EXCERPTED PASSAGE:

Thread overview
Spec for the ‘locality’ parameter to the LDC and GDC builtin magic functions for accessing special CPU prefetch instructions
Aug 19, 2023
Cecil Ward
Aug 20, 2023
Iain Buclaw
Aug 22, 2023
Guillaume Piolat
August 19, 2023
I’m trying to write a cross-platform function that gives access to the CPU’s prefetch instructions such as x86 prefetch0/1/2/prefetchnta and AAarch64 too. I’ve found that the GDC and LDC compilers provide builtin magic functions for this, and are what I need. I am trying to put together a plain-English detailed spec for the respective builtin magic functions.

My questions:

Q1) I need to compare the spec for the GCC and LDC builtin magic functions’ "locality" parameter. Can anyone tell me if GDC and LDC have kept mutual compatibility here?

Q2) Could someone help me turn the GCC and LDC specs into english regarding the locality parameter ? - see (2) and (4) below.

Q3) Does the locality parameter determine which _level_ of the data cache hierarchy data is fetched into? Or is it always fetched into L1 data cache and the outer ones, and this parameter affects caches’ _future behaviour_?

Q3) Will these magic builtins work on AAarch64?

INPUT DATA:

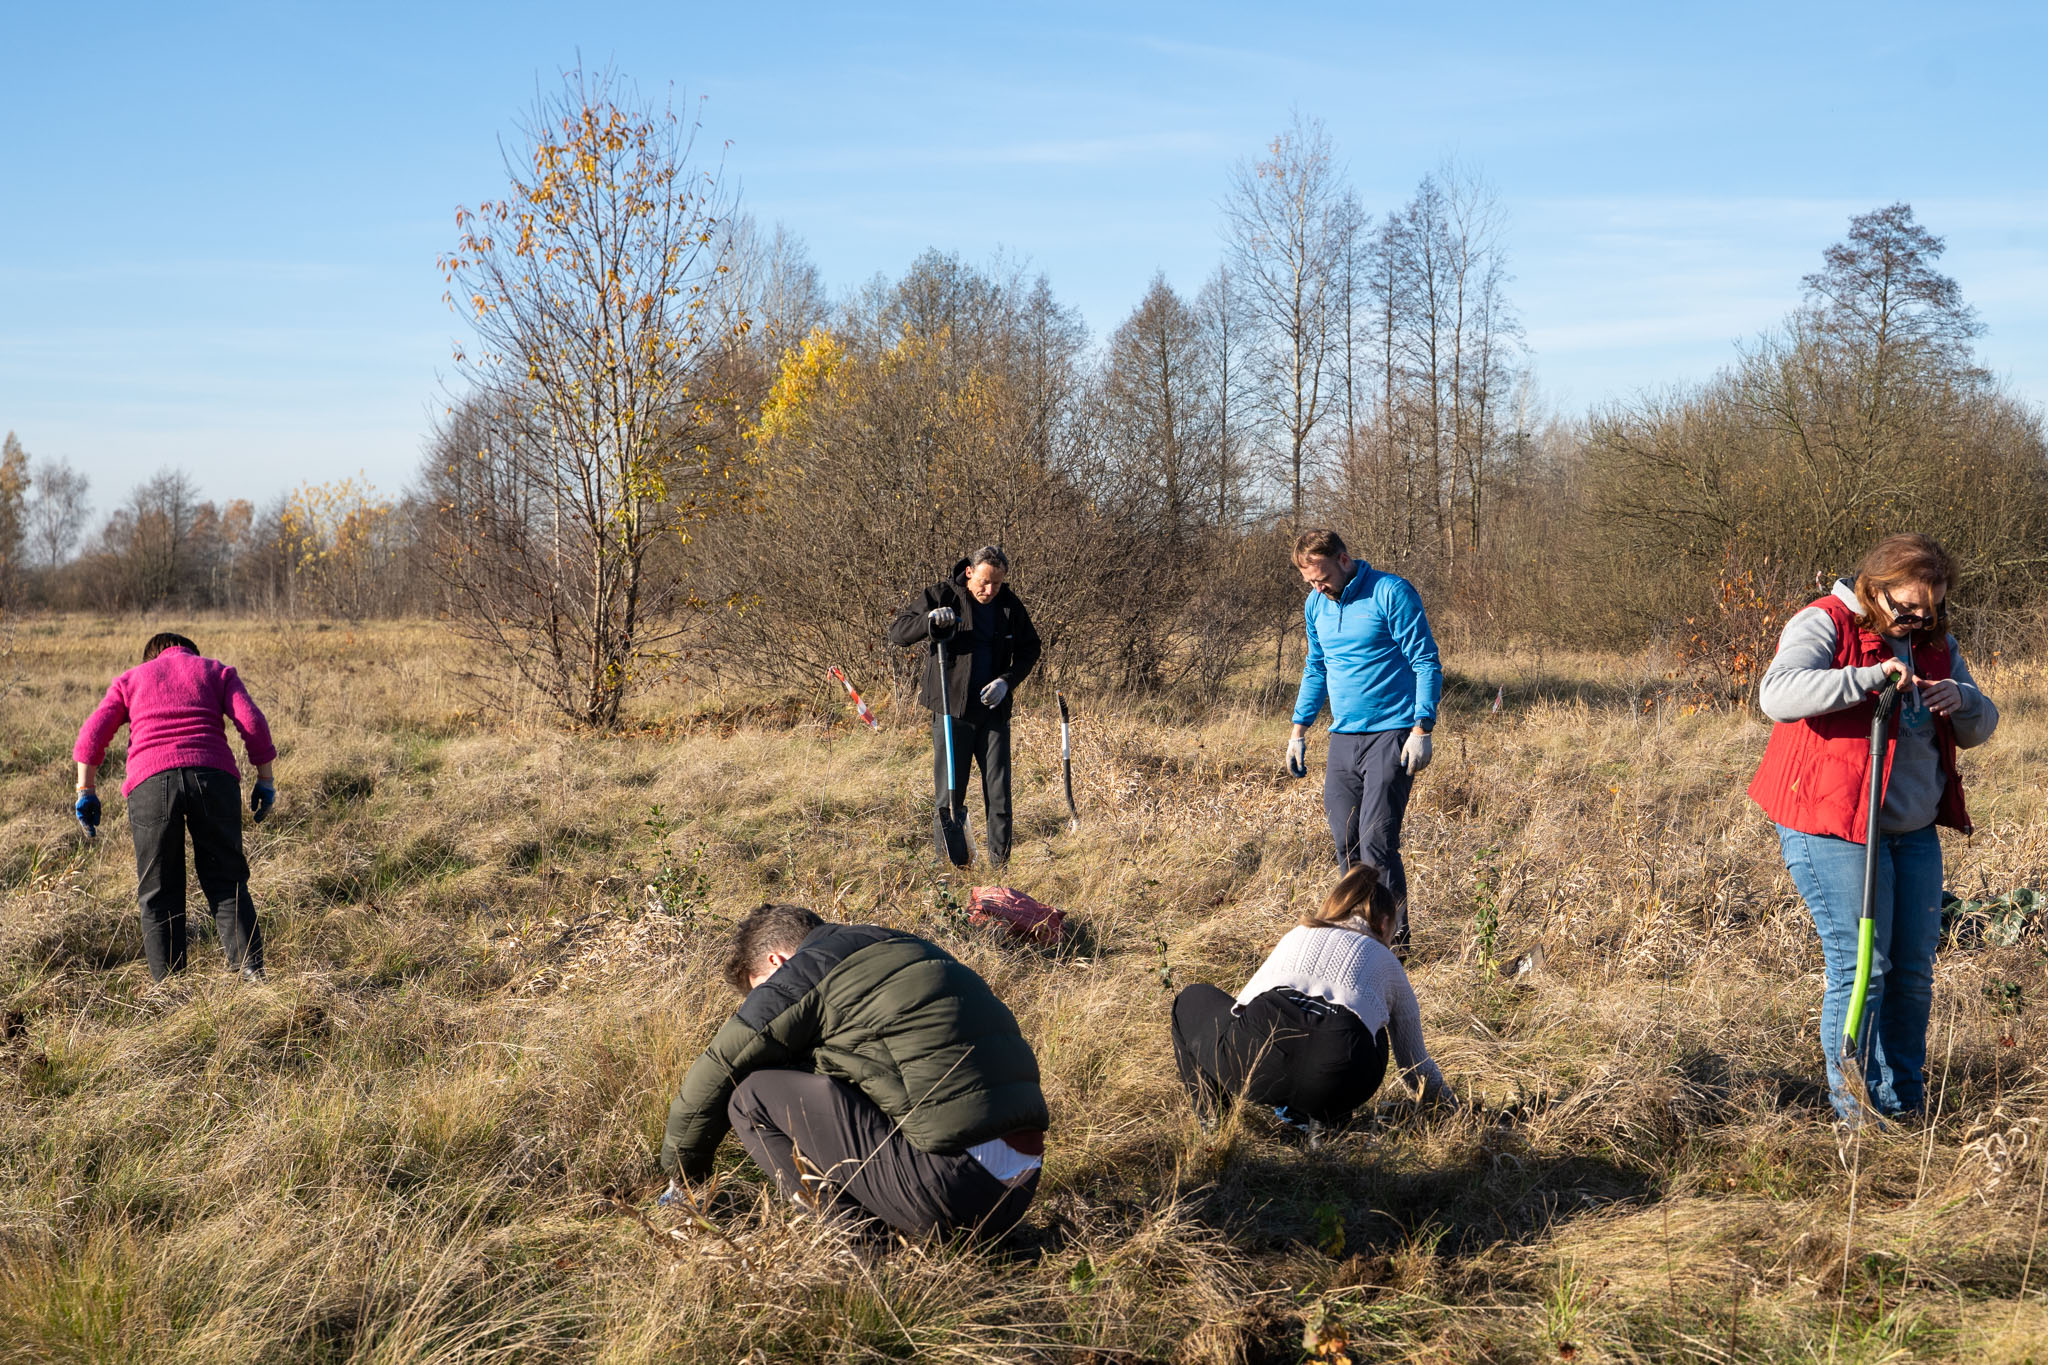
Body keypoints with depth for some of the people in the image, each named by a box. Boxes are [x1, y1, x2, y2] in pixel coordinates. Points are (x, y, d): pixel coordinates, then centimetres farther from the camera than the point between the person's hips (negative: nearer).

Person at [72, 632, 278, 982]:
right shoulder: (217, 670, 24)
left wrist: (86, 790, 15)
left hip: (150, 781, 0)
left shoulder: (130, 679, 27)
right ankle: (251, 971, -5)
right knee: (226, 881, 7)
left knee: (158, 891, 7)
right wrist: (265, 779, 11)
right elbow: (251, 721, 8)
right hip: (213, 775, 0)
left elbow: (93, 732, 13)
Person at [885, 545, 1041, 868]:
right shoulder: (941, 596, -4)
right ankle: (953, 862, 9)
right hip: (951, 709, -2)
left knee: (998, 788, 1)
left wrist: (1007, 681, -4)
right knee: (949, 790, 0)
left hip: (994, 709, 2)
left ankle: (1000, 859, 8)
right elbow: (897, 632, -6)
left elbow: (1029, 649, 14)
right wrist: (929, 620, -26)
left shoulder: (1010, 605, 5)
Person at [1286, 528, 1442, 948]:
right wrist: (1299, 729, 20)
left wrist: (1422, 728, -16)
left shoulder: (1391, 593, -9)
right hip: (1343, 737, 7)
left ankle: (1395, 939, -3)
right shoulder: (1315, 605, 11)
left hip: (1391, 734, -7)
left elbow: (1426, 662, -9)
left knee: (1376, 838, -12)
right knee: (1346, 842, 6)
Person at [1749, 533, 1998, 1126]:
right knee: (1860, 966, -7)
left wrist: (1962, 701, -9)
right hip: (1833, 828, -7)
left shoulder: (1935, 644, 12)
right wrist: (1869, 677, -33)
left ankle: (1905, 1104, 22)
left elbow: (1980, 728, 14)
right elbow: (1777, 694, -28)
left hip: (1915, 831, 7)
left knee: (1914, 970, 10)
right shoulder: (1823, 625, -10)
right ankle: (1853, 1110, 3)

BRIEF 1:
Please list every person named in the overview at the top of the prefetch thread.
BRIEF 2:
Answer each of these from the prefetch thread, one line per answer.
(a) What date appears beside Iain Buclaw's name?
(b) Which two compilers does the poster say provide builtin magic functions for prefetching?
(c) What is the name of the parameter whose spec the poster wants explained in plain English?
BRIEF 3:
Carry on writing the prefetch thread, beginning right after its final line.

EXPECTED ANSWER 1:
Cecil Ward
Iain Buclaw
Guillaume Piolat

EXPECTED ANSWER 2:
(a) Aug 20, 2023
(b) GDC and LDC
(c) The "locality" parameter

EXPECTED ANSWER 3:
Here’s what I’ve found so far

1. GCC builtin published by the D runtime:
    import gcc.simd : prefetch;
	    	prefetch!( rw, locality )( p );

   2. GCC: builtin_prefetch (const void *addr, ...) ¶
“This function is used to minimize cache-miss latency by moving data into a cache before it is accessed. You can insert calls to __builtin_prefetch into code for which you know addresses of data in memory that is likely to be accessed soon. If the target supports them, data prefetch instructions are generated. If the prefetch is done early enough before the access then the data will be in the cache by the time it is accessed.
The value of addr is the address of the memory to prefetch. There are two optional arguments, rw and locality. The value of rw is a compile-time constant one or zero; one means that the prefetch is preparing for a write to the memory address and zero, the default, means that the prefetch is preparing for a read. The value locality must be a compile-time constant integer between zero and three. A value of zero means that the data has no temporal locality, so it need not be left in the cache after the access. A value of three means that the data has a high degree of temporal locality and should be left in all levels of cache possible. Values of one and two mean, respectively, a low or moderate degree of temporal locality. The default is three.”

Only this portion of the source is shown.